**STATED EXERCISE**
Print every line of the items below verbatim.

==================================================

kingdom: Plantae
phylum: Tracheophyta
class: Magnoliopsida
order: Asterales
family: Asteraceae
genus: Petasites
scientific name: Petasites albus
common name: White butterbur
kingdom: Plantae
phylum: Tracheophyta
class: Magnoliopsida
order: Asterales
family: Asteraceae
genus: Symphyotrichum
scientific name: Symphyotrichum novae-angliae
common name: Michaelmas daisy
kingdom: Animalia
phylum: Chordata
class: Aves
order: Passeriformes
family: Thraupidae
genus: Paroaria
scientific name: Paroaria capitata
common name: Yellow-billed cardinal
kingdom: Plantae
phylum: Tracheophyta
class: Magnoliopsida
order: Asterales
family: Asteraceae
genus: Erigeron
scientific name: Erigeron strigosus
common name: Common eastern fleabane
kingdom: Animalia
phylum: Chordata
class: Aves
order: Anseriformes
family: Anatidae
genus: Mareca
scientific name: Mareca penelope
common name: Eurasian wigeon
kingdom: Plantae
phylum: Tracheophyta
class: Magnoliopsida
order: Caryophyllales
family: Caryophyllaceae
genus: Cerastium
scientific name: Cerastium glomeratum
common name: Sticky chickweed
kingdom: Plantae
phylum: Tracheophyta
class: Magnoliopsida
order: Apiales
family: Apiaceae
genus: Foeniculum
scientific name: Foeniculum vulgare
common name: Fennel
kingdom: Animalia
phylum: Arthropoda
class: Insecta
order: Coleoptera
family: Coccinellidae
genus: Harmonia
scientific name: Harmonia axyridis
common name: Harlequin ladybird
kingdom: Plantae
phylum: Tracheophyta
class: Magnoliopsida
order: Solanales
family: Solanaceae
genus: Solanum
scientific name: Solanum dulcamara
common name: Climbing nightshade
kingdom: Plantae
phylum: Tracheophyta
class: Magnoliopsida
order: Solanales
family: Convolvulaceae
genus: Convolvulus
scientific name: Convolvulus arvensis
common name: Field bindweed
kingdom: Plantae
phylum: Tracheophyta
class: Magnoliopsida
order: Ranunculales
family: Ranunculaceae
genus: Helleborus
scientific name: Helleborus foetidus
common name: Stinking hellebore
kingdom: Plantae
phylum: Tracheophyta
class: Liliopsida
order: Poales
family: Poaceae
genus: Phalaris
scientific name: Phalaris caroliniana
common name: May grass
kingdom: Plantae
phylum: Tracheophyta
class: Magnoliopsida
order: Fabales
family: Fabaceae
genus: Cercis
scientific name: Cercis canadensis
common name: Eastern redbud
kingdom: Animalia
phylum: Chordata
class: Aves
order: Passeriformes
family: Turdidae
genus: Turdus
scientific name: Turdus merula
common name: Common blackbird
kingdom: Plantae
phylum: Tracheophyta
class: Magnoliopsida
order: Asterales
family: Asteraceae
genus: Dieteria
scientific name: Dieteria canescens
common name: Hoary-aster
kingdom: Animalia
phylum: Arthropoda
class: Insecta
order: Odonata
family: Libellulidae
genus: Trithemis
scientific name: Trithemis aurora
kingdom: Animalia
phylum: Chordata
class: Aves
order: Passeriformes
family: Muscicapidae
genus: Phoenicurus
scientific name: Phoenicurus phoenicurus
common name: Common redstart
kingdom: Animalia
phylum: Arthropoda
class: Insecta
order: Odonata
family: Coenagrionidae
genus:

==================================================

**REPLY TO THE TASK**
kingdom: Plantae
phylum: Tracheophyta
class: Magnoliopsida
order: Asterales
family: Asteraceae
genus: Petasites
scientific name: Petasites albus
common name: White butterbur
kingdom: Plantae
phylum: Tracheophyta
class: Magnoliopsida
order: Asterales
family: Asteraceae
genus: Symphyotrichum
scientific name: Symphyotrichum novae-angliae
common name: Michaelmas daisy
kingdom: Animalia
phylum: Chordata
class: Aves
order: Passeriformes
family: Thraupidae
genus: Paroaria
scientific name: Paroaria capitata
common name: Yellow-billed cardinal
kingdom: Plantae
phylum: Tracheophyta
class: Magnoliopsida
order: Asterales
family: Asteraceae
genus: Erigeron
scientific name: Erigeron strigosus
common name: Common eastern fleabane
kingdom: Animalia
phylum: Chordata
class: Aves
order: Anseriformes
family: Anatidae
genus: Mareca
scientific name: Mareca penelope
common name: Eurasian wigeon
kingdom: Plantae
phylum: Tracheophyta
class: Magnoliopsida
order: Caryophyllales
family: Caryophyllaceae
genus: Cerastium
scientific name: Cerastium glomeratum
common name: Sticky chickweed
kingdom: Plantae
phylum: Tracheophyta
class: Magnoliopsida
order: Apiales
family: Apiaceae
genus: Foeniculum
scientific name: Foeniculum vulgare
common name: Fennel
kingdom: Animalia
phylum: Arthropoda
class: Insecta
order: Coleoptera
family: Coccinellidae
genus: Harmonia
scientific name: Harmonia axyridis
common name: Harlequin ladybird
kingdom: Plantae
phylum: Tracheophyta
class: Magnoliopsida
order: Solanales
family: Solanaceae
genus: Solanum
scientific name: Solanum dulcamara
common name: Climbing nightshade
kingdom: Plantae
phylum: Tracheophyta
class: Magnoliopsida
order: Solanales
family: Convolvulaceae
genus: Convolvulus
scientific name: Convolvulus arvensis
common name: Field bindweed
kingdom: Plantae
phylum: Tracheophyta
class: Magnoliopsida
order: Ranunculales
family: Ranunculaceae
genus: Helleborus
scientific name: Helleborus foetidus
common name: Stinking hellebore
kingdom: Plantae
phylum: Tracheophyta
class: Liliopsida
order: Poales
family: Poaceae
genus: Phalaris
scientific name: Phalaris caroliniana
common name: May grass
kingdom: Plantae
phylum: Tracheophyta
class: Magnoliopsida
order: Fabales
family: Fabaceae
genus: Cercis
scientific name: Cercis canadensis
common name: Eastern redbud
kingdom: Animalia
phylum: Chordata
class: Aves
order: Passeriformes
family: Turdidae
genus: Turdus
scientific name: Turdus merula
common name: Common blackbird
kingdom: Plantae
phylum: Tracheophyta
class: Magnoliopsida
order: Asterales
family: Asteraceae
genus: Dieteria
scientific name: Dieteria canescens
common name: Hoary-aster
kingdom: Animalia
phylum: Arthropoda
class: Insecta
order: Odonata
family: Libellulidae
genus: Trithemis
scientific name: Trithemis aurora
kingdom: Animalia
phylum: Chordata
class: Aves
order: Passeriformes
family: Muscicapidae
genus: Phoenicurus
scientific name: Phoenicurus phoenicurus
common name: Common redstart
kingdom: Animalia
phylum: Arthropoda
class: Insecta
order: Odonata
family: Coenagrionidae
genus:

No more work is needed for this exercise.